A jovem promessa do atletismo paralímpico brasileiro, Maria Clara Araújo, de 15 anos, brilhou no cenário internacional ao conquistar a medalha de ouro e estabelecer um novo recorde das Américas nos 100 metros da classe T35 (paralisia cerebral), nesta quinta-feira (23), na abertura do Grand Prix de Atletismo de Rabat, no Marrocos.
Representando o Brasil e o Time São Paulo Paralímpico, Maria Clara completou a prova em 14s61, superando a marca anterior de 15s78, pertencente à norte-americana Brianna Salinaro, registrada em julho de 2024. A disputa ainda contou com atletas da classe T36, reforçando o alto nível técnico da competição. A medalha de prata ficou com a também paulista Verônica Hipólito (15s03), enquanto o bronze foi conquistado pela egípcia Rozabell Rozell Parinus (15s32).
“Estou muito feliz por este começo. Gostei muito da minha corrida. Mesmo com dor, consegui me manter.
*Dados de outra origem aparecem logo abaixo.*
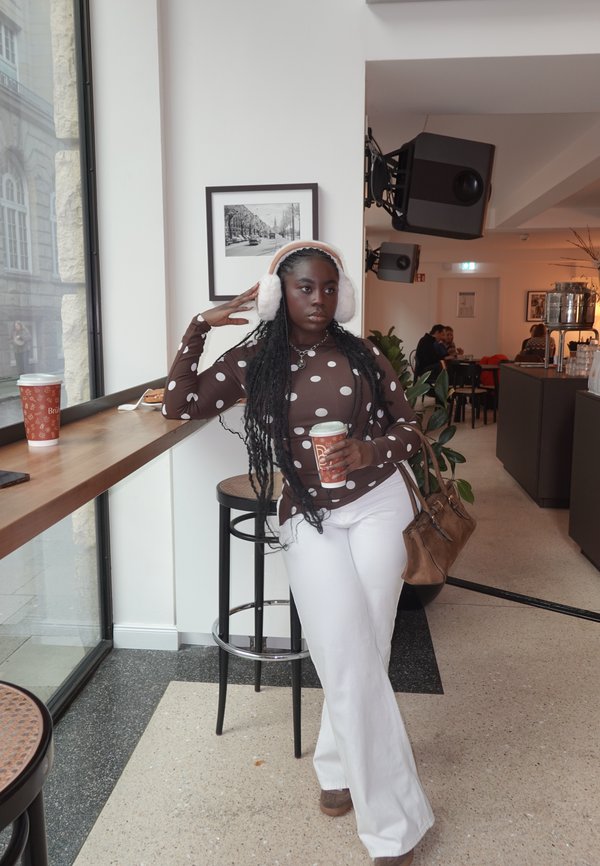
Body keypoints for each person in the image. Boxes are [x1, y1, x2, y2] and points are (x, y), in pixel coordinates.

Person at [164, 240, 434, 866]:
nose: (319, 300)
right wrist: (199, 328)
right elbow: (179, 405)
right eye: (305, 288)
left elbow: (409, 428)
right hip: (308, 513)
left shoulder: (362, 354)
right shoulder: (256, 359)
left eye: (329, 288)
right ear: (277, 294)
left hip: (378, 502)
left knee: (371, 643)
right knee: (344, 647)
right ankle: (394, 822)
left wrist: (368, 452)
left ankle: (338, 770)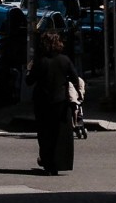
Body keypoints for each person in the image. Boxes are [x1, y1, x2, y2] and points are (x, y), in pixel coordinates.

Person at [25, 30, 81, 176]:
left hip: (42, 101)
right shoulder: (65, 60)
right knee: (59, 134)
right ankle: (58, 163)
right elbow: (75, 78)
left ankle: (47, 162)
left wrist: (29, 70)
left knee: (44, 133)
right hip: (61, 102)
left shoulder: (40, 61)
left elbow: (29, 81)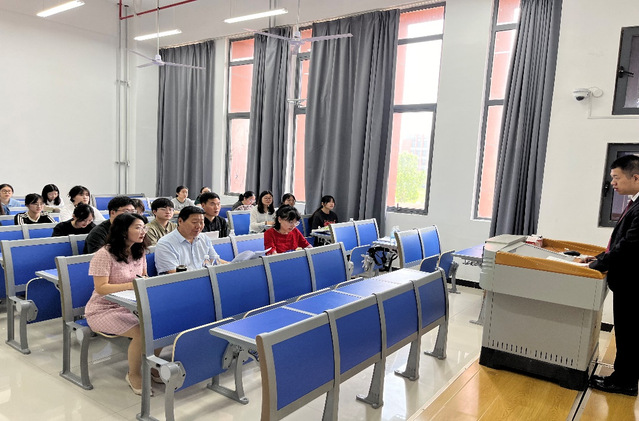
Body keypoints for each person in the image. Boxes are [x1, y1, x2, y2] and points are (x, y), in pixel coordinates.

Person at [580, 155, 639, 396]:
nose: (612, 183)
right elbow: (620, 242)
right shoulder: (634, 203)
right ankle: (623, 377)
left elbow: (629, 246)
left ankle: (624, 382)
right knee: (626, 333)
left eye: (616, 177)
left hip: (633, 284)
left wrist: (598, 264)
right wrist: (596, 257)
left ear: (635, 177)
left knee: (629, 334)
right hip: (628, 281)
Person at [84, 213, 152, 395]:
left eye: (144, 227)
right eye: (138, 227)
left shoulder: (139, 251)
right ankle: (134, 374)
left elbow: (143, 276)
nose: (143, 231)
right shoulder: (104, 254)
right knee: (141, 332)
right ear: (123, 230)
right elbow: (101, 288)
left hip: (131, 305)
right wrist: (131, 285)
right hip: (103, 309)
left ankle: (152, 367)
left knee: (160, 323)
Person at [155, 206, 227, 274]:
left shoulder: (204, 238)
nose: (198, 226)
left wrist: (231, 266)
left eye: (201, 222)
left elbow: (214, 260)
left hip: (205, 278)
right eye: (194, 222)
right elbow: (173, 273)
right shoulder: (165, 243)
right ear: (180, 221)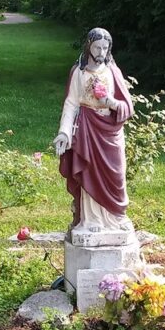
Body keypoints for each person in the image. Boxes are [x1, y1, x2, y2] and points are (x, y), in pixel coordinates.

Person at [53, 28, 135, 235]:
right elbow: (71, 103)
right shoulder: (78, 72)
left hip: (111, 131)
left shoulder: (112, 71)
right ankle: (91, 220)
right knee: (89, 172)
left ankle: (117, 215)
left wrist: (111, 102)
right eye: (97, 47)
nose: (101, 51)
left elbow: (127, 107)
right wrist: (64, 132)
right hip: (87, 129)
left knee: (116, 173)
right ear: (89, 46)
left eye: (105, 48)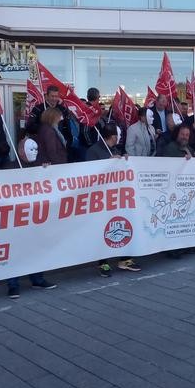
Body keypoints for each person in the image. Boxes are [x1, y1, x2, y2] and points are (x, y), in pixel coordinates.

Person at [87, 124, 142, 276]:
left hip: (116, 197)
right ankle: (102, 262)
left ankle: (125, 258)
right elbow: (89, 172)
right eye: (117, 136)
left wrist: (124, 161)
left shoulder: (114, 149)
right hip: (101, 198)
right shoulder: (94, 151)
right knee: (102, 228)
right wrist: (108, 162)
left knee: (121, 224)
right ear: (113, 137)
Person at [6, 138, 57, 298]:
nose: (35, 152)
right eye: (31, 149)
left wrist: (47, 171)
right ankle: (13, 284)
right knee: (15, 250)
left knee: (37, 247)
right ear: (21, 151)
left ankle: (37, 278)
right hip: (17, 217)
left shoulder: (39, 166)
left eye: (36, 149)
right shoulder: (10, 167)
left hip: (35, 216)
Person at [26, 85, 77, 161]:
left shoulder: (62, 109)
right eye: (52, 96)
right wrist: (46, 127)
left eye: (56, 96)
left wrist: (68, 141)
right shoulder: (38, 108)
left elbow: (67, 127)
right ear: (46, 96)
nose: (54, 99)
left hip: (61, 145)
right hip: (44, 145)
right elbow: (29, 126)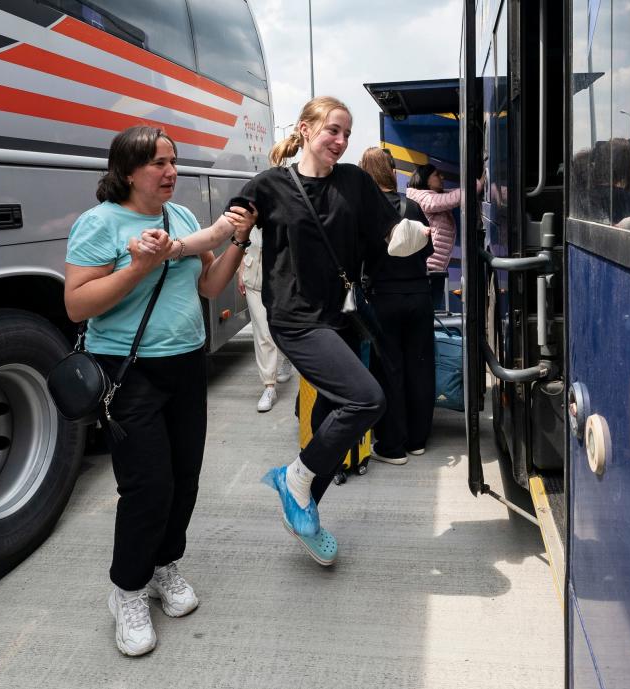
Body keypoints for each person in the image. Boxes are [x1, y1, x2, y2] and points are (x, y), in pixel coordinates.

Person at [146, 96, 429, 567]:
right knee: (367, 399)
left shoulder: (356, 182)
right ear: (305, 129)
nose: (340, 141)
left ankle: (305, 511)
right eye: (332, 130)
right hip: (295, 318)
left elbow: (392, 233)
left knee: (328, 424)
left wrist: (417, 235)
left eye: (346, 133)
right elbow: (220, 232)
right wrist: (172, 248)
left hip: (339, 317)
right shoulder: (270, 185)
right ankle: (293, 482)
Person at [64, 125, 256, 657]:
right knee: (147, 487)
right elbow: (78, 306)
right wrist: (139, 268)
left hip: (188, 365)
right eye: (158, 164)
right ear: (127, 172)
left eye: (173, 162)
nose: (171, 172)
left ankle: (164, 567)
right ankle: (127, 589)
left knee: (185, 480)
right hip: (130, 373)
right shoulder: (99, 224)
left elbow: (209, 286)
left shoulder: (183, 218)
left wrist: (237, 240)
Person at [358, 146, 435, 463]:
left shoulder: (365, 210)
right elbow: (426, 250)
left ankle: (392, 446)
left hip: (383, 299)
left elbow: (358, 257)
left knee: (389, 370)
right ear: (391, 172)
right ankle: (418, 440)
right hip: (418, 296)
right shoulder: (413, 207)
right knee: (419, 366)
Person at [406, 164, 483, 310]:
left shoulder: (431, 195)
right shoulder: (423, 198)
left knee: (431, 312)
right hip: (428, 269)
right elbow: (454, 197)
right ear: (426, 180)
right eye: (436, 175)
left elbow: (457, 192)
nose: (442, 177)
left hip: (434, 269)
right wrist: (480, 184)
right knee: (427, 312)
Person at [237, 226, 294, 412]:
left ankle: (287, 358)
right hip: (252, 276)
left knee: (280, 327)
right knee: (263, 331)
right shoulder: (250, 208)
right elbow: (241, 242)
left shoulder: (283, 205)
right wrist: (240, 270)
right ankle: (269, 386)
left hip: (280, 277)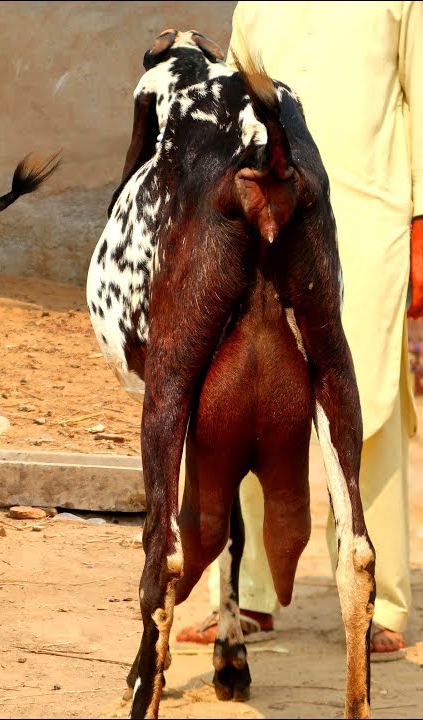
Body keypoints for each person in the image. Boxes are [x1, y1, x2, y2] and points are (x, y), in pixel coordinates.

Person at [178, 1, 421, 662]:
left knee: (369, 407)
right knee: (251, 398)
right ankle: (248, 593)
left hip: (369, 222)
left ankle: (379, 602)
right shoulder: (257, 5)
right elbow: (233, 110)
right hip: (273, 226)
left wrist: (422, 223)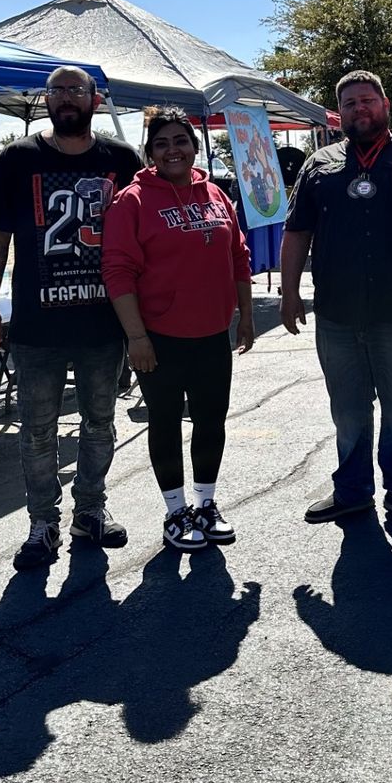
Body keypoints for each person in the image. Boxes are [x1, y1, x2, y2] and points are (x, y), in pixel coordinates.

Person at [0, 67, 143, 570]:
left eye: (77, 90)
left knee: (100, 424)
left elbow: (145, 233)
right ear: (45, 99)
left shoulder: (121, 158)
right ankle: (42, 524)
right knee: (36, 431)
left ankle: (89, 511)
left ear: (95, 99)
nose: (67, 98)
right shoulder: (19, 157)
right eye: (57, 91)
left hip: (102, 325)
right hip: (36, 326)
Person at [102, 108, 255, 552]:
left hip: (211, 335)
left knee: (211, 421)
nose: (174, 150)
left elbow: (238, 257)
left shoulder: (215, 194)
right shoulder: (133, 200)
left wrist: (244, 316)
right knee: (165, 424)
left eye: (181, 141)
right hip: (159, 338)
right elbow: (118, 271)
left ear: (194, 146)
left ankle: (206, 505)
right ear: (150, 153)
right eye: (163, 144)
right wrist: (137, 337)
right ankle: (175, 512)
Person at [281, 71, 392, 526]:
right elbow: (297, 231)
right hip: (338, 314)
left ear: (385, 104)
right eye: (349, 103)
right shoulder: (319, 164)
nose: (359, 109)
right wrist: (289, 294)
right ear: (338, 112)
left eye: (367, 100)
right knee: (347, 408)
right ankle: (353, 489)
É uma inspiração muito grande estar aqui, correndo ao lado da Verônica”, destacou a atleta.
Para o secretário de Estado dos Direitos da Pessoa com Deficiência, Marcos da Costa, o resultado evidencia a força do esporte paralímpico paulista e o impacto das políticas públicas de inclusão. “Maria Clara representa o talento, a determinação e o potencial da juventude paulista. Sua conquista é motivo de orgulho para todo o Estado e prova o acerto no modelo que adotamos de valorizar também o jovem atleta, pensando no futuro do Time São Paulo e do paradesporto do Brasil”, afirmou.
O Time São Paulo Paralímpico é uma iniciativa do Governo do Estado de São Paulo, coordenada pela Secretaria dos Direitos da Pessoa com Deficiência, que oferece suporte técnico, estrutura de treinamento, acompanhamento multidisciplinar e incentivo financeiro a atletas com deficiência.
O programa tem como objetivo fomentar o alto rendimento, ampliar oportunidades e fortalecer a representatividade do estado em competições nacionais e internacionais. Atualmente o suporte de R$ 8,2 milhões abrange 157 atletas.
Maria Clara iniciou sua trajetória esportiva de forma despretensiosa, jogando futebol com meninos e meninas sem deficiência. Foi observada pelo atleta paralímpico Fábio Bordignon, da classe T35, que a incentivou a ingressar no esporte paralímpico. A partir daí, passou a integrar a Escola Paralímpica de Esportes, projeto de iniciação do Comitê Paralímpico Brasileiro (CPB), onde teve o primeiro contato com o atletismo. Atualmente, segue em treinamento no Centro de Treinamento Paralímpico, em São Paulo.
A trajetória da jovem atleta também é marcada por superação fora das pistas. Em 2025, convocada para representar o Brasil no Parapan de Jovens, no Chile, Maria Clara quase ficou de fora da competição por questões documentais. Com apoio jurídico da Defensoria Pública, conseguiu regularizar a situação a tempo de viajar. O resultado foi mais um capítulo de destaque em sua carreira: duas medalhas de ouro, nos 100m e 200m da classe T35.
O desempenho de Maria Clara Araújo reforça a importância de políticas públicas voltadas à inclusão e ao desenvolvimento do esporte paralímpico, além de evidenciar o potencial dos jovens atletas apoiados pelo Governo do Estado de São Paulo.
Além da medalha de ouro de Maria Clara, os atletas do Time São Paulo ganharam outras 13 medalhas no primeiro dia do Grand Prix de atletismo de Rabat. Foram ao todo nove de ouro, três de prata e duas de bronze. A competição termina neste sábado (25).